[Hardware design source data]
________
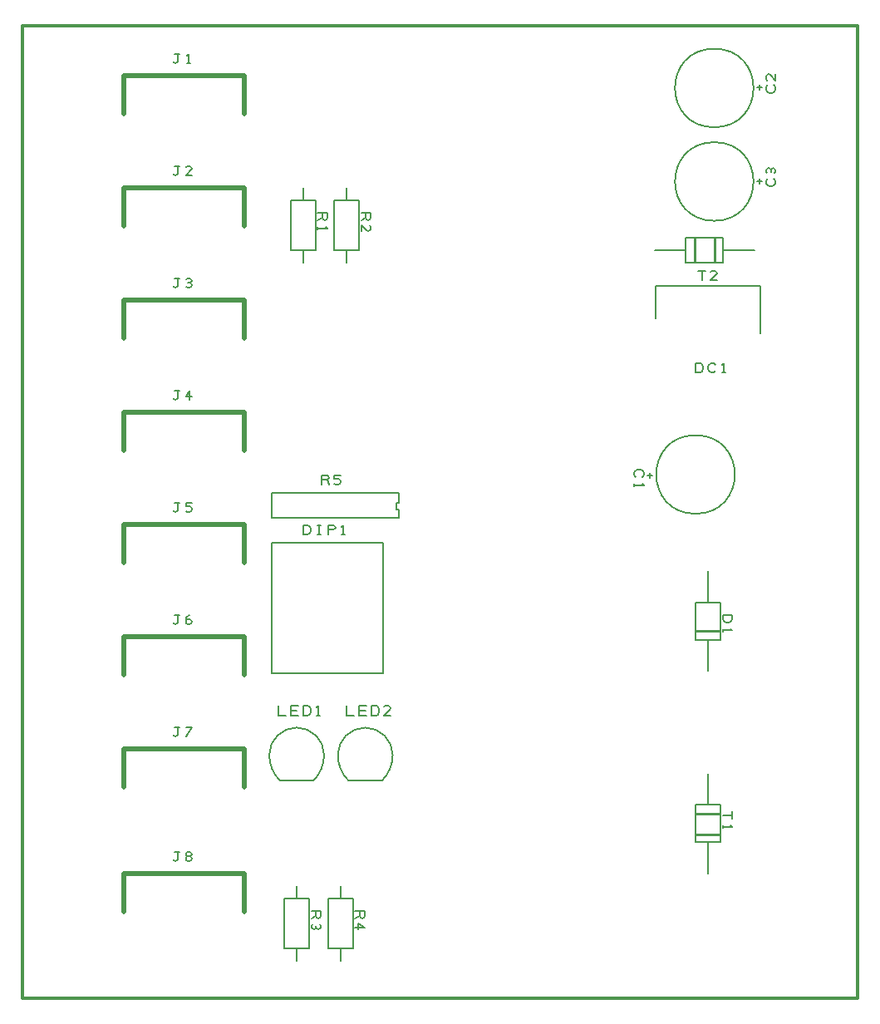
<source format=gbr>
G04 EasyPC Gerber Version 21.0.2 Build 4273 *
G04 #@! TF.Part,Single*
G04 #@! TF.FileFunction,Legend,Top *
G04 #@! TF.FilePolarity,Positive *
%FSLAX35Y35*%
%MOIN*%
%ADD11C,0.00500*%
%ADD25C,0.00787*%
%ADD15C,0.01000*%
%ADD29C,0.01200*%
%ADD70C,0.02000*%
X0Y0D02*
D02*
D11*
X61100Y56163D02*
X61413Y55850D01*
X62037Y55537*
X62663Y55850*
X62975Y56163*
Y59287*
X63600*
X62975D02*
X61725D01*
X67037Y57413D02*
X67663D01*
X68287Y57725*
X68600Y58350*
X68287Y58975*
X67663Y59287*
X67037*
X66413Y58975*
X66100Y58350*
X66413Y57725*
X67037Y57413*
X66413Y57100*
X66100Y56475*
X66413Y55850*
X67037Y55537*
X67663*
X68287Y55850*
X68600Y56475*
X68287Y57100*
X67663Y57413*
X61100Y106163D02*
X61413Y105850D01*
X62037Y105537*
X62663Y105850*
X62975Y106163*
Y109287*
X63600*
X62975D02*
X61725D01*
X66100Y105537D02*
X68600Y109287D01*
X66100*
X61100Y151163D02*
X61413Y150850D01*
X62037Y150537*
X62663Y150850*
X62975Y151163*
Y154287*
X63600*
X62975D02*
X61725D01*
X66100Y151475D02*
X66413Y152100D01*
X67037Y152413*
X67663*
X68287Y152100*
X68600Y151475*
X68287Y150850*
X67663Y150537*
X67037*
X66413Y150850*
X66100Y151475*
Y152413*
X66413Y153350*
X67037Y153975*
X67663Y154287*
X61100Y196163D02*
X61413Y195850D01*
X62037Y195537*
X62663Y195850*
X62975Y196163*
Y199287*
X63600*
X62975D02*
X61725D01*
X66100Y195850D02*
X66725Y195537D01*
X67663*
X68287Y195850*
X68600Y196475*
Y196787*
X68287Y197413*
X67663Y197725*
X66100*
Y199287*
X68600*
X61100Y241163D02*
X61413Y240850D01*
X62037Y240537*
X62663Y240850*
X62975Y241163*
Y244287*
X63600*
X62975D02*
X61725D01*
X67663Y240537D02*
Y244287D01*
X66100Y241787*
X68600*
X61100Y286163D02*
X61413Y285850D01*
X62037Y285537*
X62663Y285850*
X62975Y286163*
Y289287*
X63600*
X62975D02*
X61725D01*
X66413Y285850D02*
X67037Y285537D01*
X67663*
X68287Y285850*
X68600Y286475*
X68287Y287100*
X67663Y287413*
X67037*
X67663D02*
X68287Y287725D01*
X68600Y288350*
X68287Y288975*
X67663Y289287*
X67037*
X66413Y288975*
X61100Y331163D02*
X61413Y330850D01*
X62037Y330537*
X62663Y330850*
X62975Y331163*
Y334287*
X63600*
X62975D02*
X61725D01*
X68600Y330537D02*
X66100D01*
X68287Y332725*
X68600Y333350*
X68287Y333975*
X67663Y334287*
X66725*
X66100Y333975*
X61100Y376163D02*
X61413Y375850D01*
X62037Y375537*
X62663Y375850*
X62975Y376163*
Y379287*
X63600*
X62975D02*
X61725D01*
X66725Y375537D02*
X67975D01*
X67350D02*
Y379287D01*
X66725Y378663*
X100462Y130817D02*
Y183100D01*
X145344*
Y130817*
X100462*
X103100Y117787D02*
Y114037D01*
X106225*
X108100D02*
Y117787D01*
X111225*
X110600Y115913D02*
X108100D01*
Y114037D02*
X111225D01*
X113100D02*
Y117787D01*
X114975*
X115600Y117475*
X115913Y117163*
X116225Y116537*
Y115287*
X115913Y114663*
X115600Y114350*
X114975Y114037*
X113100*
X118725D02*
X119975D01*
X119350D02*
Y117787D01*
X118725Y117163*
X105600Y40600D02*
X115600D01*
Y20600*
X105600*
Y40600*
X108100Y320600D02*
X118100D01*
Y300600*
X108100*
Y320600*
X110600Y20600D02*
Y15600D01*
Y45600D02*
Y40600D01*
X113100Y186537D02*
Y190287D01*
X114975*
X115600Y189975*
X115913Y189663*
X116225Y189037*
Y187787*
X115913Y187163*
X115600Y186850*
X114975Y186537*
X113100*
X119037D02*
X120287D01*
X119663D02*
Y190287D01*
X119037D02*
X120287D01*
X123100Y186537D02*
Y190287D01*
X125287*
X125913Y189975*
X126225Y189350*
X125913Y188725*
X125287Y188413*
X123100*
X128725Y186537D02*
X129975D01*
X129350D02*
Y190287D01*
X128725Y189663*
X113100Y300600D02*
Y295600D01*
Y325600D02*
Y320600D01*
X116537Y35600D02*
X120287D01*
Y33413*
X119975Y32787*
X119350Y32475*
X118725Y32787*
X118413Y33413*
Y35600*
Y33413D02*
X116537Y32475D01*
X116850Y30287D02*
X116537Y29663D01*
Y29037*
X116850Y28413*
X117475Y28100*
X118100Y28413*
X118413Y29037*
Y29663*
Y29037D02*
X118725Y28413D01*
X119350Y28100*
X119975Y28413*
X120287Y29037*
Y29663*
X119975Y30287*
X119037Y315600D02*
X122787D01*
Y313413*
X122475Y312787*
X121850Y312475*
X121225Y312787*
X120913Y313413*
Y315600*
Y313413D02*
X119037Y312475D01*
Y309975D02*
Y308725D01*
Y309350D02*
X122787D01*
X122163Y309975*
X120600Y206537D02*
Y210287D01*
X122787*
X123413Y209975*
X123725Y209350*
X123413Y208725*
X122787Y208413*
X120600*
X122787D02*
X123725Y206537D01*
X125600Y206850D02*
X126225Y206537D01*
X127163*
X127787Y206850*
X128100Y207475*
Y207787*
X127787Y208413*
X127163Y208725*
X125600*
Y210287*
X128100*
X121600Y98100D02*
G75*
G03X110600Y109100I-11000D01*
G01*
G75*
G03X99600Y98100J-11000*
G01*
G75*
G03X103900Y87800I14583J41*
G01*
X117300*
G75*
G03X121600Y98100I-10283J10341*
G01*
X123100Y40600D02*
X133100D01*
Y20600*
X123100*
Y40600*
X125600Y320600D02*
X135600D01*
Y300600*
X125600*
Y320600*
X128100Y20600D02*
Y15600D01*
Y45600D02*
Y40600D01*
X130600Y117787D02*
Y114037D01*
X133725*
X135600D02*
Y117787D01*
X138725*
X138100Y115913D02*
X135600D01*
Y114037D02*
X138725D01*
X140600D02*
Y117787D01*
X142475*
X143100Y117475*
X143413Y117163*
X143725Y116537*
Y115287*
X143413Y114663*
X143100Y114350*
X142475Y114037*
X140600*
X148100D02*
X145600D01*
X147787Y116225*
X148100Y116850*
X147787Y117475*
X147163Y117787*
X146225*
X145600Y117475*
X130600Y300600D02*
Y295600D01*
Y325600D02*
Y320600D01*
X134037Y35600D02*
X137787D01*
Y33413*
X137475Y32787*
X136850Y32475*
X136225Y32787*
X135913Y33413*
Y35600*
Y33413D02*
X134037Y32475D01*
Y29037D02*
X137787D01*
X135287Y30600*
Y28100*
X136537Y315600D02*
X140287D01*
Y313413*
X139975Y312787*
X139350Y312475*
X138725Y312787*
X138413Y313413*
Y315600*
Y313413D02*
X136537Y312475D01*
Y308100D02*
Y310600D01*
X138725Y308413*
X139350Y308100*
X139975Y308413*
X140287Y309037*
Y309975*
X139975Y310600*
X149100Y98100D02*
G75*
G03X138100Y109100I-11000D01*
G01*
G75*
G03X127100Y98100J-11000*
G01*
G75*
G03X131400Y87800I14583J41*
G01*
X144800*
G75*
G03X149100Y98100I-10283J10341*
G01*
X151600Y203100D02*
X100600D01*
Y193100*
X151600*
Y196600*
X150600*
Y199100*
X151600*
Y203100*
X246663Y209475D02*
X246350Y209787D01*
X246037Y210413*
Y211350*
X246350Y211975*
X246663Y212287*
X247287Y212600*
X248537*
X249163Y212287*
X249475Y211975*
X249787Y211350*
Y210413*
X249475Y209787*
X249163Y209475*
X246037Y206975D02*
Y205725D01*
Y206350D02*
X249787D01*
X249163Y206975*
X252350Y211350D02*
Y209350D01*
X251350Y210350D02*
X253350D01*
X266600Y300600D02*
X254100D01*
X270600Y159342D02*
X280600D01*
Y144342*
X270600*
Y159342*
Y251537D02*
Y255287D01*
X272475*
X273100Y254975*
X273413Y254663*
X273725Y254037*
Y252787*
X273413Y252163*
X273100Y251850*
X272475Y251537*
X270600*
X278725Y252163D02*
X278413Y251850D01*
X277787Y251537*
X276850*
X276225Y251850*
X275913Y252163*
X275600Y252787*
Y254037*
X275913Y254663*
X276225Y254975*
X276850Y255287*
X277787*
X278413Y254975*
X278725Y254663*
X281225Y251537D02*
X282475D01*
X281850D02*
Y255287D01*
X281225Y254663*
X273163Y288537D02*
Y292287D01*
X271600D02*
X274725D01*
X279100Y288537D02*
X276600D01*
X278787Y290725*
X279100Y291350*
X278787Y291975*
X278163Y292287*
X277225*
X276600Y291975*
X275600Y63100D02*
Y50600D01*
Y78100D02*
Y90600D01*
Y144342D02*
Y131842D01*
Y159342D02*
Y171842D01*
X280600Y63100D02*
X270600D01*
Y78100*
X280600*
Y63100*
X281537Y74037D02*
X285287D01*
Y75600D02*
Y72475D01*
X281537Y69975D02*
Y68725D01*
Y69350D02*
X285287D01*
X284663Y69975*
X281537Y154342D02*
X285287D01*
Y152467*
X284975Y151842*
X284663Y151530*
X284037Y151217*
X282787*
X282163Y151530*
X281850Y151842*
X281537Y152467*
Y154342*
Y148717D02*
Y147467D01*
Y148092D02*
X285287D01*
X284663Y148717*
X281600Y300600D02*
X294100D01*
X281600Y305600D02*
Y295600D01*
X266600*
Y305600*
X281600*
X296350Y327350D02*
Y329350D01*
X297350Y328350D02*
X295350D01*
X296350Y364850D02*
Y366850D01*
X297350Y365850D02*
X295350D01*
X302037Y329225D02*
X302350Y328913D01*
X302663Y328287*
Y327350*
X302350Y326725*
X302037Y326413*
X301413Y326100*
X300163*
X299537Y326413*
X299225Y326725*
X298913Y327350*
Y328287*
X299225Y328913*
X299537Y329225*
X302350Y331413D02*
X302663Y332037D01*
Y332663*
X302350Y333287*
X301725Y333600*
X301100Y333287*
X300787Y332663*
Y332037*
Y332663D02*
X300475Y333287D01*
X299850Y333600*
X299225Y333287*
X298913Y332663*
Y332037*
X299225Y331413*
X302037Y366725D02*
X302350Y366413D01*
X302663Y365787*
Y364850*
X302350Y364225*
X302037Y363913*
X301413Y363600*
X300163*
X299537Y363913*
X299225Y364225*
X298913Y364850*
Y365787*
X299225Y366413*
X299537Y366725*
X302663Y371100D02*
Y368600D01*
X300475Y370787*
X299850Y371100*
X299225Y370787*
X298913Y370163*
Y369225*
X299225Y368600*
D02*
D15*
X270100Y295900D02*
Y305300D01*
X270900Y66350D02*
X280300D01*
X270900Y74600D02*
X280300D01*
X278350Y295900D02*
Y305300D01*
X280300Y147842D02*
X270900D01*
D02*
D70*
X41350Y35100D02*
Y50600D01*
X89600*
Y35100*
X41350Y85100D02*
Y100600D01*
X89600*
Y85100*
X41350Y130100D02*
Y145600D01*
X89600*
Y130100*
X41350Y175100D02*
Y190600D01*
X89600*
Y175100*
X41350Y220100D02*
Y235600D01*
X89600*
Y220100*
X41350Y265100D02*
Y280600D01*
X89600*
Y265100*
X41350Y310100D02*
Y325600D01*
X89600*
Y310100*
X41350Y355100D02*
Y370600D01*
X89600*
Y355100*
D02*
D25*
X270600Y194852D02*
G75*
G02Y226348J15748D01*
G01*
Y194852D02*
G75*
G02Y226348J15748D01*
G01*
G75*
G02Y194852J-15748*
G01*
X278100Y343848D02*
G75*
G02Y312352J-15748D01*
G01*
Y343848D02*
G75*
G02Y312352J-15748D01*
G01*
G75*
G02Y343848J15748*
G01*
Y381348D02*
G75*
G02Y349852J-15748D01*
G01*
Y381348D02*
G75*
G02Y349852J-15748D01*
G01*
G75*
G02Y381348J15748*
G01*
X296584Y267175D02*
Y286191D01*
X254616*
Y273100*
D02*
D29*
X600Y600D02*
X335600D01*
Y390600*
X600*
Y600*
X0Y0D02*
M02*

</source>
________
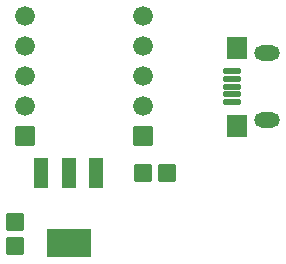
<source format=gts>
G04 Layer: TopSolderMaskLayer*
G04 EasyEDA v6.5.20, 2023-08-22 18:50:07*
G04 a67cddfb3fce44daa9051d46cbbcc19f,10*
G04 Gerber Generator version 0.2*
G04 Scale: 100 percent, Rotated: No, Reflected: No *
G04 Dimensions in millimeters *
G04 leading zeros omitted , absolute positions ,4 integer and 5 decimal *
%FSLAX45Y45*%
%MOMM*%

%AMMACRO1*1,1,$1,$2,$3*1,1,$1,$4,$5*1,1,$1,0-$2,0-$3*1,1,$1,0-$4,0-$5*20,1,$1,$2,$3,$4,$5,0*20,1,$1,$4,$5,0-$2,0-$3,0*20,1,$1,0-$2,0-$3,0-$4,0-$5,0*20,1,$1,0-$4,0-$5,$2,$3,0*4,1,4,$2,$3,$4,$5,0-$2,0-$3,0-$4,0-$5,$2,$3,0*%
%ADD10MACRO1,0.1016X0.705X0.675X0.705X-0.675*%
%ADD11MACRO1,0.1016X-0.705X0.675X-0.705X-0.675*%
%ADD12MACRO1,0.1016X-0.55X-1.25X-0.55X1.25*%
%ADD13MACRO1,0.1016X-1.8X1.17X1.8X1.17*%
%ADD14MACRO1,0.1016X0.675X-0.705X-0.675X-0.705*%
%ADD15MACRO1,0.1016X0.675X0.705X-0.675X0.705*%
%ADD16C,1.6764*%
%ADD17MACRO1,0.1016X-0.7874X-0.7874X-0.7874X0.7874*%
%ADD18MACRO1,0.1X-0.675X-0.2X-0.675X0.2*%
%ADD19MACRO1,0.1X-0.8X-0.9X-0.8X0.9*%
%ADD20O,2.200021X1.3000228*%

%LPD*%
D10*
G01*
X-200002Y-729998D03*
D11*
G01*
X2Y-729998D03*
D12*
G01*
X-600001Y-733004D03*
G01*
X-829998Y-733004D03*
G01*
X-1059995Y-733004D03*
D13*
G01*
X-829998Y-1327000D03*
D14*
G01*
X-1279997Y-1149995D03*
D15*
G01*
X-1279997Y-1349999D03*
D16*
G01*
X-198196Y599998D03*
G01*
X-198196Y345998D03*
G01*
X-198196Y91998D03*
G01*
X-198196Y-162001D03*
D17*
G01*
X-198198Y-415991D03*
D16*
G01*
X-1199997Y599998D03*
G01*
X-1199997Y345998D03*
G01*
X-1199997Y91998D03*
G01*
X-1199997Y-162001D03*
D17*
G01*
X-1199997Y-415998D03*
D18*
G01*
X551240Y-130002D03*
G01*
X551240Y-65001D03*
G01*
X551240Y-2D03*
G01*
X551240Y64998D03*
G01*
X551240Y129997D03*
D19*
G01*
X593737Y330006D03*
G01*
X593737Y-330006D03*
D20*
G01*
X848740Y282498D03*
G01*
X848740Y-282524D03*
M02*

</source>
________
**Goal of the exercise**: Return word for word the lines above from the line with "X246663Y209475D02*" to the line with "X254100D01*", including both and leaving out all others.

**Exercise result**:
X246663Y209475D02*
X246350Y209787D01*
X246037Y210413*
Y211350*
X246350Y211975*
X246663Y212287*
X247287Y212600*
X248537*
X249163Y212287*
X249475Y211975*
X249787Y211350*
Y210413*
X249475Y209787*
X249163Y209475*
X246037Y206975D02*
Y205725D01*
Y206350D02*
X249787D01*
X249163Y206975*
X252350Y211350D02*
Y209350D01*
X251350Y210350D02*
X253350D01*
X266600Y300600D02*
X254100D01*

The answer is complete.